Desktop virtualization is technology that lets users simulate a workstation load to access a desktop from a connected device remotely or locally. This separates the desktop environment and its applications from the physical client device used to access it. Desktop virtualization is a key element of digital workspaces and depends on application virtualization.
Desktop virtualization can be achieved in a variety of ways, but the most important two types of desktop virtualization are based on whether the operating system instance is local or remote.
Local desktop virtualization means the operating system runs on a client device using hardware virtualization, and all processing and workloads occur on local hardware. This type of desktop virtualization works well when users do not need a continuous network connection and can meet application computing requirements with local system resources. However, because this requires processing to be done locally you cannot use local desktop virtualization to share VMs or resources across a network to thin clients or mobile devices.
Remote desktop virtualization is a common use of virtualization that operates in a client/server computing environment. This allows users to run operating systems and applications from a server inside a data center while all user interactions take place on a client device. This client device could be a laptop, thin client device, or a smartphone. The result is IT departments have more centralized control over applications and desktops, and can maximize the organization’s investment in IT hardware through remote access to shared computing resources.

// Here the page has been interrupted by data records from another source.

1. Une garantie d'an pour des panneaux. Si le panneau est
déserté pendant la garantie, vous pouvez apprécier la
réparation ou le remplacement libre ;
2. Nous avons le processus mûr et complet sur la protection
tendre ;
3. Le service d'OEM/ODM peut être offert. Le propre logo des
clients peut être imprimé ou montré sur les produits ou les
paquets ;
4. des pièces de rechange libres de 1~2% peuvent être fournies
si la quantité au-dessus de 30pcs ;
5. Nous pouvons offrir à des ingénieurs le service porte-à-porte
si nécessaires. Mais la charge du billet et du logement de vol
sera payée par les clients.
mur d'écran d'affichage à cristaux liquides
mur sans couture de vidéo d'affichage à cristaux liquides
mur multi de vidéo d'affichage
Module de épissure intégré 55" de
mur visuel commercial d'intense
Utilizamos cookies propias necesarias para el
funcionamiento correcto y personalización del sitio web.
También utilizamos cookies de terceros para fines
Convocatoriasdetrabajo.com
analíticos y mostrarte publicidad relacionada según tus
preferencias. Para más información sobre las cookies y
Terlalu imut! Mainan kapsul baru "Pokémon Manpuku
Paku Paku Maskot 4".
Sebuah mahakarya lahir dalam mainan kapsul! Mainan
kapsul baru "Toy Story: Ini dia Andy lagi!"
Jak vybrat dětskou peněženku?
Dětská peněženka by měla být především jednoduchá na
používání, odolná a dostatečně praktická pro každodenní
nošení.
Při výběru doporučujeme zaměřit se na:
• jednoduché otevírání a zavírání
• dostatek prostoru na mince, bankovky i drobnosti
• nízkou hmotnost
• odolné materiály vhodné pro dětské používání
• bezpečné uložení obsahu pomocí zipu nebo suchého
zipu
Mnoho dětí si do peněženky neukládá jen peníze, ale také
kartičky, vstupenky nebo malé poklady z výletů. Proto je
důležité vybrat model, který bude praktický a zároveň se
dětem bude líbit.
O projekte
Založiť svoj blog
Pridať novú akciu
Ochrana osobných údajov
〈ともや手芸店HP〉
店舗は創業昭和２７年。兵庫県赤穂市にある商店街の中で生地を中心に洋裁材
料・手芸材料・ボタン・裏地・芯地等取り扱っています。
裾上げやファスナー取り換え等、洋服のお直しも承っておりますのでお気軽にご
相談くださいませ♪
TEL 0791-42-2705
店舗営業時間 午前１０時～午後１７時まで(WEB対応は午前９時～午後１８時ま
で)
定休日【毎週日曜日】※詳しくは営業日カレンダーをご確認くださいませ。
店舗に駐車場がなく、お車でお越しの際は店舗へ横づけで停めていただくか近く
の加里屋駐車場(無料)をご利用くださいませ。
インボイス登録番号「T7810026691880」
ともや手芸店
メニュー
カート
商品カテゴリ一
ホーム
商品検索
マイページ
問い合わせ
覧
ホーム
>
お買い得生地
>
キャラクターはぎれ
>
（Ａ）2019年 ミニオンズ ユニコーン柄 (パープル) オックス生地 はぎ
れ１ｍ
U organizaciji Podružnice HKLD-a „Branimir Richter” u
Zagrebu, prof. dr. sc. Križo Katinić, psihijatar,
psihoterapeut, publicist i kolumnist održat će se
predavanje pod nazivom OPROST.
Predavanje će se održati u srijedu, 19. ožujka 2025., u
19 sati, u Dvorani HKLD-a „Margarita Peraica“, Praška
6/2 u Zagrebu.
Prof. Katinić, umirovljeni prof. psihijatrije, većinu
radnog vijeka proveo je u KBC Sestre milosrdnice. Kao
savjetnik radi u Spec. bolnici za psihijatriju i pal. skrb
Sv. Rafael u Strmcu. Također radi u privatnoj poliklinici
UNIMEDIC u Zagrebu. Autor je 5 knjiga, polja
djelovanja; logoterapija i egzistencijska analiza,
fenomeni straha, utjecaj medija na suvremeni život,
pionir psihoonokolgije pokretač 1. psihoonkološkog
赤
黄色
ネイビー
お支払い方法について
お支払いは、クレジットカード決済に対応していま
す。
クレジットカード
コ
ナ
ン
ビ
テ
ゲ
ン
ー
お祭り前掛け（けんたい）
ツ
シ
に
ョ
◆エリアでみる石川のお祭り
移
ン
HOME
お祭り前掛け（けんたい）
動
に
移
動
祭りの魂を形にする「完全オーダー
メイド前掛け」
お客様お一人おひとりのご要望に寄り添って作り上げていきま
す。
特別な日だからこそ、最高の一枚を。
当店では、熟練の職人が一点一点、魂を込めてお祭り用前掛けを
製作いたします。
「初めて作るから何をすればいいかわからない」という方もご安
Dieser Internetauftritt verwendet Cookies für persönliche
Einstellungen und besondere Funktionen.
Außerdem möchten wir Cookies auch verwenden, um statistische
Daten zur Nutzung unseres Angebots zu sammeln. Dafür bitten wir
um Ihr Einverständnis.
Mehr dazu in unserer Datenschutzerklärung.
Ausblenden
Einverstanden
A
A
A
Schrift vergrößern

A popular type of desktop virtualization is virtual desktop infrastructure (VDI). VDI is a variant of the client-server model of desktop virtualization which uses host-based VMs to deliver persistent and nonpersistent virtual desktops to all kinds of connected devices. With a persistent virtual desktop, each user has a unique desktop image that they can customize with apps and data, knowing it will be saved for future use. A nonpersistent virtual desktop infrastructure allows users to access a virtual desktop from an identical pool when they need it; once the user logs out of a nonpersistent VDI, it reverts to its unaltered state. Some of the advantages of virtual desktop infrastructure are improved security and centralized desktop management across an organization.